Он склоняется к ней, он говорит с ней так нежно. Этот его образ, эта чудесная нежность — Женевьева заставляет себя верить, любить сам образ любви: этот слабый образ — единственная ее защита.
Сегодня ночью, среди любовных ласк, она уткнется ему в плечо — в это хрупкое, уязвимое прибежище, — пряча лицо, словно умирающий зверек.
VIII
— Куда мы едем? Зачем вы меня сюда завезли?
— Вам не нравится эта гостиница, Женевьева? Хотите — уедем.

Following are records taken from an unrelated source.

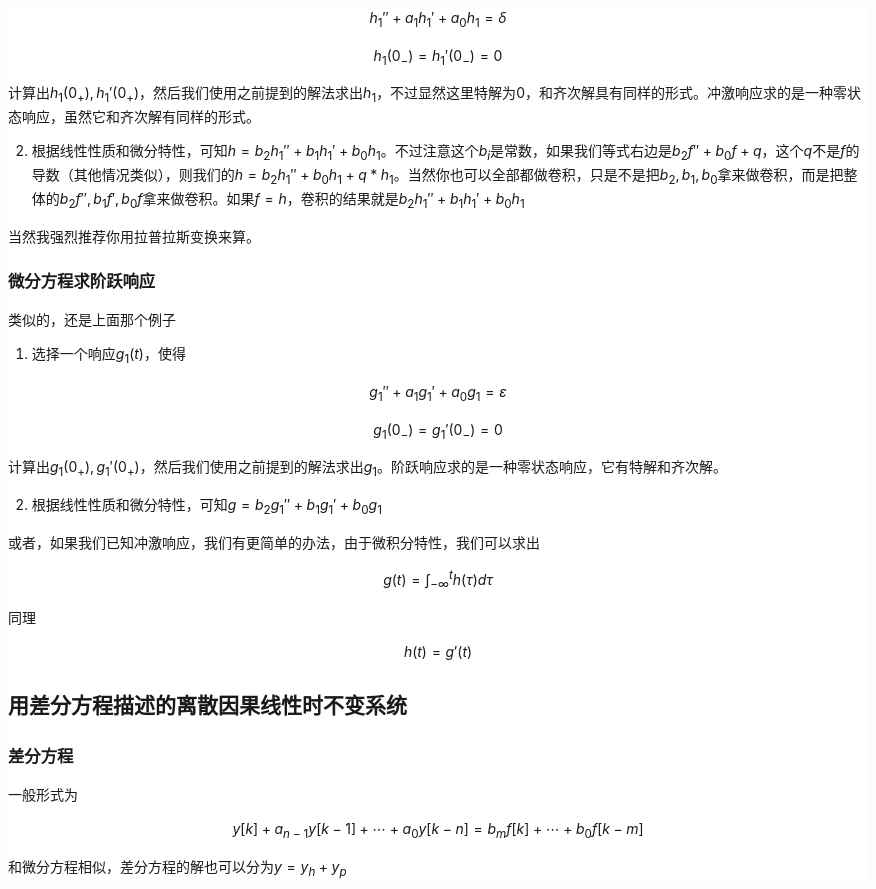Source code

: $$
h_1''+a_1h_1'+a_0h_1 = \delta
$$

$$
h_1(0_-)=h_1'(0_-) = 0
$$

计算出$h_1(0_+),h_1'(0_+)$，然后我们使用之前提到的解法求出$h_1$，不过显然这里特解为$0$，和齐次解具有同样的形式。冲激响应求的是一种零状态响应，虽然它和齐次解有同样的形式。

2. 根据线性性质和微分特性，可知$h = b_2h_1''+b_1h_1'+b_0h_1$。不过注意这个$b_i$是常数，如果我们等式右边是$b_2f''+b_0f+q$，这个$q$不是$f$的导数（其他情况类似），则我们的$h=b_2h_1''+b_0h_1+q*h_1$。当然你也可以全部都做卷积，只是不是把$b_2,b_1,b_0$拿来做卷积，而是把整体的$b_2f'',b_1f',b_0f$拿来做卷积。如果$f=h$，卷积的结果就是$b_2h_1''+b_1h_1'+b_0h_1$

当然我强烈推荐你用拉普拉斯变换来算。

### 微分方程求阶跃响应

类似的，还是上面那个例子

1. 选择一个响应$g_1(t)$，使得

$$
g_1''+a_1g_1'+a_0g_1 = \varepsilon
$$

$$
g_1(0_-)=g_1'(0_-) = 0
$$

计算出$g_1(0_+),g_1'(0_+)$，然后我们使用之前提到的解法求出$g_1$。阶跃响应求的是一种零状态响应，它有特解和齐次解。

2. 根据线性性质和微分特性，可知$g = b_2g_1''+b_1g_1'+b_0g_1$

或者，如果我们已知冲激响应，我们有更简单的办法，由于微积分特性，我们可以求出

$$
g(t) = \int^t_{-\infty} h(\tau)d\tau
$$

同理

$$
h(t) = g'(t)
$$

## 用差分方程描述的离散因果线性时不变系统

### 差分方程

一般形式为

$$
y[k]+a_{n-1}y[k-1]+\cdots+a_0y[k-n] = b_mf[k]+\cdots+b_0f[k-m]
$$

和微分方程相似，差分方程的解也可以分为$y = y_h+y_p$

— Да-да, уедем, — говорит она с ужасом.
Света фар не хватало. Они с усилием прокладывали путь, словно просверливая его в ночи. Бернис бросал взгляд за взглядом на побледневшую Женевьеву.
— Вы замерзли?
— Ничего, немножко. Я забыла мои меха.
Все-таки она была легкомысленной девчонкой — даже улыбнулась.
Зарядил дождь. «Вот зараза!» — выругался про себя Бернис — и тут же подумал: таковы подступы к земному раю.
Под Сансом пришлось менять свечу. А он забыл ручной фонарь: еще одна промашка. Он наощупь, под проливным дождем орудовал ключом, ключ не держал. «Какого черта мы не поехали поездом?» — упрямо твердил он себе. Он сам выбрал машину: казалось, она дает свободу, — ничего себе свобода! И вдобавок с самого начала их бегства он делал глупость за глупостью, а сколько всего он забыл взять!
— Ну что, получилось?
Женевьева вышла к нему из машины. Она вдруг почувствовала себя пленницей: строй деревьев — конвоиры, и среди них дурацкая будка дорожного мастера. Боже, какая нелепость у нее в голове: уж не собирается ли она остаться здесь навсегда?
Все было готово, он взял ее за руку:
— Да у вас жар!
Она улыбнулась…
— Так… устала немного… Хорошо бы заснуть.
— Не надо, не надо было выходить под дождь!